Shoulder pain hard to pin down?

Shoulder pain can be difficult to assess as symptoms and signs often overlap and frequently evolve over time. To assist us in diagnosing shoulder pain, we generally try to group symptoms and signs into patterns.

First of all, consider the demographic of your patient. Are they middle-aged, diabetic and not particularly active - in which case a capsulitis might be more common – or a tradie who hits the gym, in which case rotator cuff/impingement or AC joint problems would be more likely?

Consider also the history. Has there been a genuine acute injury or a more gradual onset of pain? Remember that what seems like a low energy injury (such as reaching into the back seat of the car, or having the dog pull on its lead) can actually be the initial manifestation of pain in a capsulitis.

The site of pain can be a clue. Glenohumeral pain is often felt in the upper arm and may radiate in a non-dermatomal fashion down toward the hand. AC joint pain is typically felt through the top of the shoulder.
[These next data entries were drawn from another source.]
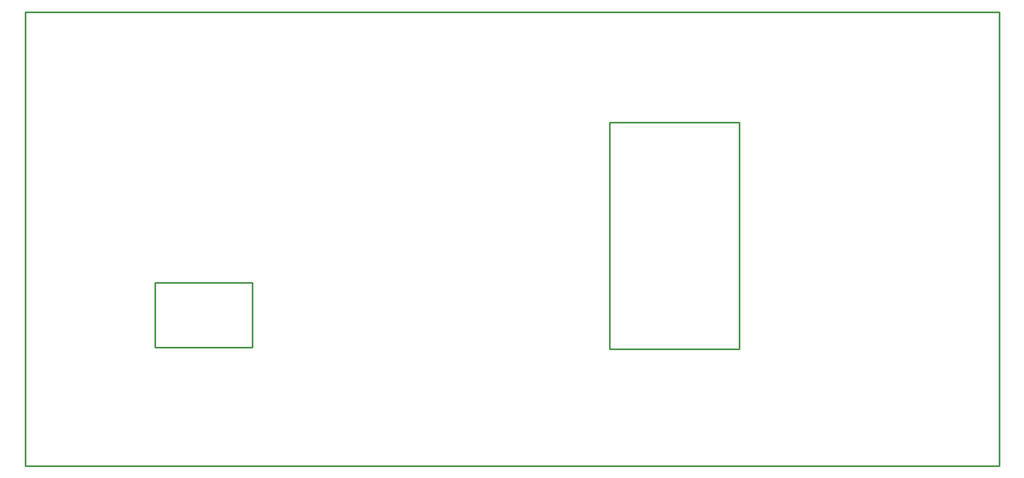
<source format=gko>
G04*
G04 #@! TF.GenerationSoftware,Altium Limited,Altium Designer,19.0.4 (130)*
G04*
G04 Layer_Color=16711935*
%FSTAX44Y44*%
%MOMM*%
G71*
G01*
G75*
%ADD10C,0.2540*%
D10*
X0035Y00182934D02*
Y00282934D01*
X002D02*
X0035D01*
X002Y00182934D02*
Y00282934D01*
Y00182934D02*
X0035D01*
X009Y0018D02*
Y0053D01*
X011D01*
X009Y0018D02*
X011D01*
X011D02*
Y0053D01*
X002Y00182939D02*
Y00282939D01*
Y00182939D02*
X0035D01*
Y00282944D01*
X003D02*
X0035D01*
X002D02*
X0035D01*
X0Y0D02*
Y007D01*
X015D01*
Y0D02*
Y007D01*
X0Y0D02*
X015D01*
M02*

</source>
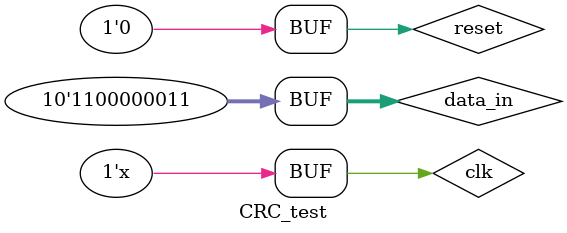
<source format=v>
`timescale 1ns / 1ps


module CRC_test;

	// Inputs
	reg clk;
	reg reset;
	reg [9:0] data_in;

	// Outputs
	wire [8:0] data_out;
	//wire [8:0] out;

	// Instantiate the Unit Under Test (UUT)
	CRC_4_level uut (
		.clk(clk), 
		.reset(reset), 
		.data_in(data_in), 
		.data_out(data_out)
	);

	initial begin
		// Initialize Inputs
		clk = 0;
		reset = 1;
		data_in = 10'b1100000011;
		
		#10
		reset = 0;
	
		
		#10
		reset = 0;
		
		#100;
        
		// Add stimulus here

	end
      
		always #10 clk = ~clk;
      
endmodule


</source>
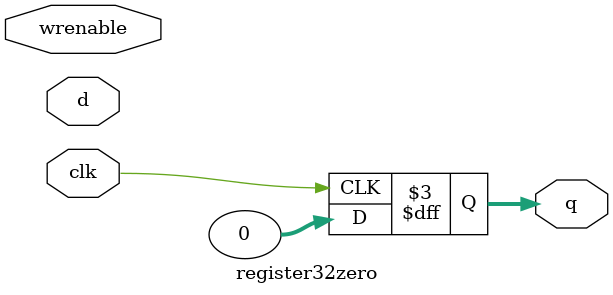
<source format=v>
module register
(
output reg  q,
input       d,
input       wrenable,
input       clk
);

    always @(posedge clk) begin
        if(wrenable) begin
            q = d;
        end
    end

endmodule

module register32
(

    output reg[31:0]    q,
    input[31:0]         d,
    input               wrenable,
    input               clk
);

    always @(posedge clk) begin
        if(wrenable) begin
            q = d;
        end
    end

endmodule

module register32zero
(
    output reg[31:0]    q,
    input[31:0]         d,
    input               wrenable,
    input               clk
);
    initial q = 32'b0;

    always @(posedge clk) begin
        q = 32'b0;
    end
    
endmodule
</source>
A cervical nerve root may radiate pain into the medial scapular region.

With regard to examination, consider the following patterns:

  1. Subacromial/cuff pain: pain at midrange (painful arc) and impingement tests, with pain +/- weakness on resisted cuff testing.
  2. Glenohumeral pain/capsulitis: pain radiating from the deltoid down the upper arm, worse at end range rotation (especially reaching into the AbER position or behind the back), possibly with stiffness evolving over time.
  3. AC joint pain: pain at the top of the shoulder, worse at end range flexion/abduction and cross-body adduction with asymmetrical AC joint tenderness, reproducing their pain.
  4. Cervical referral: pain reproduced by neck movement (usually extension) with or without dermatomal referral.

Bear in mind some signs will overlap. Impingement tests are often painful in a capsulitis, while cuff testing (and especially reaching behind the back) is often provocative of AC joint pain.

Radiology is an area which is frequently misunderstood. Bursitis is over diagnosed, as evidenced by the large number of people who receive an ultrasound-guided injection into the bursa, without any improvement in their pain whatsoever. Bursal thickening is common in overhead athletes and workers, and in many cases can be considered analogous to the thickening of the skin on the palms that occurs with habitual weight training. A bursal effusion can be seen in capsulitis. While a bursa may be seen to “impinge” on an ultrasound, this doesn’t necessarily mean it is the cause of pain.

Similarly, rotator cuff changes are common with advancing years, and it can be challenging to work out exactly what is symptomatic. The importance of a good history and examination cannot be overstated with regard to the interpretation of radiological findings.

Bear in mind that the patient only gets one ACC-funded injection per claim without needing further approval. Many patients have their “free” injection given into the bursa, only to have difficulty accessing a glenohumeral injection when their “bursitis” turns out to be capsular pain.

Plain x-rays are often overlooked but do play an important role in exploring the differential diagnosis in shoulder pain.

In summary, shoulder pain can seem difficult to pin down, and it is common to feel as if you are chasing your tail diagnostically. Observing how the patient evolves over time and observing clinical patterns in the manner described above can be helpful.